Work to complete
- a) Using the passage on cutting-tool recovery, decide whether each statement agrees with it: (i) cemented carbide cutting tools contain critical raw materials; (ii) the case study looks at an ecosystem in northern Sweden; (iii) the research is built around three studies. Answer yes or no for each and quote the words from the passage that settle it.
- b) Copy the part of the passage on cutting-tool recovery between "Manufacturing faces growing" and "lower-value recovery channels.", inclusive.

Manufacturing faces growing regulatory and market pressures to reduce the use of primary raw materials and preserve value throughout a product's lifecycle. In the metalworking sector, cemented carbide cutting tools present a high-value circular opportunity as they contain critical raw materials. However, successful recovery depends on tight coordination across a fragmented ecosystem that includes global tool manufacturers, small- and medium-sized enterprise (SME) machining firms, reconditioning service providers (RSPs), and recyclers. In practice, this coordination is often weak. Due to unclear decision rights, misaligned incentives, and trapped lifecycle data, cutting tools are frequently discarded before full utilisation or routed to lower-value recovery channels.

This thesis explores how the metalworking industry can transition from fragmented, single-firm initiatives to systemic ecosystem orchestration. Employing a Design Science Research approach combined with an embedded case study of a metal-cutting tools ecosystem in southern Sweden, the research is structured around two interconnected studies.

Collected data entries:

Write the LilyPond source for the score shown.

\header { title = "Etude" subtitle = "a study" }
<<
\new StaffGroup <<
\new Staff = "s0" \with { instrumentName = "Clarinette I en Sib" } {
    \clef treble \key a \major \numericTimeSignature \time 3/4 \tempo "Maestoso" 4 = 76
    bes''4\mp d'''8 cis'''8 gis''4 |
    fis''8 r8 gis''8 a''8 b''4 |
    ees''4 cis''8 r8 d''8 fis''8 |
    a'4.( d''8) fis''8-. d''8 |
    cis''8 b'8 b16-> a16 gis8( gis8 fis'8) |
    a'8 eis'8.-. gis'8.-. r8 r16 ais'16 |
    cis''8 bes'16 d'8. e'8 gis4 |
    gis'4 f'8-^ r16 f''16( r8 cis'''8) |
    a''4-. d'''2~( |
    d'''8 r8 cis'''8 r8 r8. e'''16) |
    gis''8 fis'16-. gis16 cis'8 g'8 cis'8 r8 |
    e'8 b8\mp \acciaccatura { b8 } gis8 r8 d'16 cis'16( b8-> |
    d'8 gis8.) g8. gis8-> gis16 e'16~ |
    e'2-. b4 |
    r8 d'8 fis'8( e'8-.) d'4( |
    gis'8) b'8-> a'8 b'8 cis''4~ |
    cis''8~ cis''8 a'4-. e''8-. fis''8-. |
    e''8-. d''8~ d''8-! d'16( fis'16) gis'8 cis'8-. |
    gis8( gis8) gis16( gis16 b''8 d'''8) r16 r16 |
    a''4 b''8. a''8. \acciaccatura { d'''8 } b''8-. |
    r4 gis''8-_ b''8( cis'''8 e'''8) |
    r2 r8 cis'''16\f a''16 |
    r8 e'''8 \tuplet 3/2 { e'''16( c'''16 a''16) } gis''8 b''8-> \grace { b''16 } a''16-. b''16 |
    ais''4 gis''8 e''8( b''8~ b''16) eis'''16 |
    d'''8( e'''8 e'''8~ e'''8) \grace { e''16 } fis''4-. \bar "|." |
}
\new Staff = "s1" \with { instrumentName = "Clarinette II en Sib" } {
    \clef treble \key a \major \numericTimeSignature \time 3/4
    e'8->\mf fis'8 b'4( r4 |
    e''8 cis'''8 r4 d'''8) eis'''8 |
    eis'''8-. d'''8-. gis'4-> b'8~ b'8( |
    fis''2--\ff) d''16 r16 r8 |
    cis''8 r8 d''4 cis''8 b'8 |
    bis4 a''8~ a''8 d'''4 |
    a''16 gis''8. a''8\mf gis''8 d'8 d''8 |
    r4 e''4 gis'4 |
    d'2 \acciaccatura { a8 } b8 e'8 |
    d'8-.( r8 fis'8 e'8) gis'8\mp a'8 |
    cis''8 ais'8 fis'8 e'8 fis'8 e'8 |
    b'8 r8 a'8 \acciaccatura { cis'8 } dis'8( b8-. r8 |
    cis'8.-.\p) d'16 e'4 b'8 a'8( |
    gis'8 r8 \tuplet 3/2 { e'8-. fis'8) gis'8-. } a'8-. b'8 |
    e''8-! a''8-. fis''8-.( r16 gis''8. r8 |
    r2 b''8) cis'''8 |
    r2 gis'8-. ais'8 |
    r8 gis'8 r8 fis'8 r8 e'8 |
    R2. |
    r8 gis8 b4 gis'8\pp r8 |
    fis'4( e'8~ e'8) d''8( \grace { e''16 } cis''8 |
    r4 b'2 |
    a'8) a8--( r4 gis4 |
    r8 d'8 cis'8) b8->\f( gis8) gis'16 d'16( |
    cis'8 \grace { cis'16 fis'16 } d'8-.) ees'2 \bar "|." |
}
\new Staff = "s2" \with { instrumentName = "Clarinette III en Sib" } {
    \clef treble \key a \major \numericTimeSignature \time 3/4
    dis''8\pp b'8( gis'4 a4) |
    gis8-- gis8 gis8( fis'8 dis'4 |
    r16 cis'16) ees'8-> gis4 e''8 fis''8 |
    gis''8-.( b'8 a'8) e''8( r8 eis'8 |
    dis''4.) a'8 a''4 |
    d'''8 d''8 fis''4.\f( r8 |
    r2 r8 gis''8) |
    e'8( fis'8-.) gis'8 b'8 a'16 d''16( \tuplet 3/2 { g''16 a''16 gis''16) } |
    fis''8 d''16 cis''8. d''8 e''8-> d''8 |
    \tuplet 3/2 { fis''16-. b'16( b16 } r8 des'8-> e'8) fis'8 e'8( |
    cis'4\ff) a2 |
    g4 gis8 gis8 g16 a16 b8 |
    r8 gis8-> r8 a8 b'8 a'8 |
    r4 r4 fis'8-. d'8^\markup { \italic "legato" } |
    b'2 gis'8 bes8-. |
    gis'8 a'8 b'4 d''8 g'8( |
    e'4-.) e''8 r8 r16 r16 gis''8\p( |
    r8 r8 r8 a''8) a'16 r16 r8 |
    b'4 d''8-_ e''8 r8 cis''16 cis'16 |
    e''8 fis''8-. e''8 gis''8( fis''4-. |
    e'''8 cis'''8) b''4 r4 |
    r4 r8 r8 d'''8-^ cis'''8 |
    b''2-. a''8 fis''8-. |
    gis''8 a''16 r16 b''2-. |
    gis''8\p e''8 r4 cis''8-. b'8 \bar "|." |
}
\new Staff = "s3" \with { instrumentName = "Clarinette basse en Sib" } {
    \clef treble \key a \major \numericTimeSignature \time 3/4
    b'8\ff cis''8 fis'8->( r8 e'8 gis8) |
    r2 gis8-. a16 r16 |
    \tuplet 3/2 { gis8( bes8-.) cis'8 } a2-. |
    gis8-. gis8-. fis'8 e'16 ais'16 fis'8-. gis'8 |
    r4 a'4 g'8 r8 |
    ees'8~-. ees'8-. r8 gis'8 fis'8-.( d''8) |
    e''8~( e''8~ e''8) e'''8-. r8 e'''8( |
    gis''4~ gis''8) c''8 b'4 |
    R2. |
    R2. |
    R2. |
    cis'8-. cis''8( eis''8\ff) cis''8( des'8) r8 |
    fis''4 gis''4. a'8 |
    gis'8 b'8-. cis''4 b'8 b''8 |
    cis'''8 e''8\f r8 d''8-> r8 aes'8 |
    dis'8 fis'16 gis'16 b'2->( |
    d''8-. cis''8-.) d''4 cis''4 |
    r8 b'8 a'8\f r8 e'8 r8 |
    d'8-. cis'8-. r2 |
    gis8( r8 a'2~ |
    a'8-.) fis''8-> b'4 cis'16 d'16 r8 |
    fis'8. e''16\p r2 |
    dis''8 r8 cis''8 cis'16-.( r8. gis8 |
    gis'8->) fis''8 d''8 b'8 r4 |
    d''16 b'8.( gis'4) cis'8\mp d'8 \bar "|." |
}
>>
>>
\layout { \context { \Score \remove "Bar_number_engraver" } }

Solutions by task
- a)
(i) Yes: "they contain critical raw materials"
(ii) No: "a metal-cutting tools ecosystem in southern Sweden"
(iii) No: "structured around two interconnected studies"

- b)
Manufacturing faces growing regulatory and market pressures to reduce the use of primary raw materials and preserve value throughout a product's lifecycle. In the metalworking sector, cemented carbide cutting tools present a high-value circular opportunity as they contain critical raw materials. However, successful recovery depends on tight coordination across a fragmented ecosystem that includes global tool manufacturers, small- and medium-sized enterprise (SME) machining firms, reconditioning service providers (RSPs), and recyclers. In practice, this coordination is often weak. Due to unclear decision rights, misaligned incentives, and trapped lifecycle data, cutting tools are frequently discarded before full utilisation or routed to lower-value recovery channels.